* **What you will do**
Show each line of the records in which the word "WIDTH" occurs.
Content starts
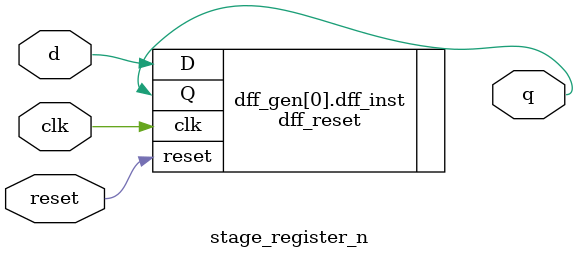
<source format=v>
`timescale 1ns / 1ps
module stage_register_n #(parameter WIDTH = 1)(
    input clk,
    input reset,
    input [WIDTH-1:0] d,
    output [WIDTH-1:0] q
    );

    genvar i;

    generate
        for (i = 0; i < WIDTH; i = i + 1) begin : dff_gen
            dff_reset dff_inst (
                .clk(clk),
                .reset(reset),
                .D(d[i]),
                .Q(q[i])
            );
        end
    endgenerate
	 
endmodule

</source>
Content ends
* **Your solution**
module stage_register_n #(parameter WIDTH = 1)(
    input [WIDTH-1:0] d,
    output [WIDTH-1:0] q
        for (i = 0; i < WIDTH; i = i + 1) begin : dff_gen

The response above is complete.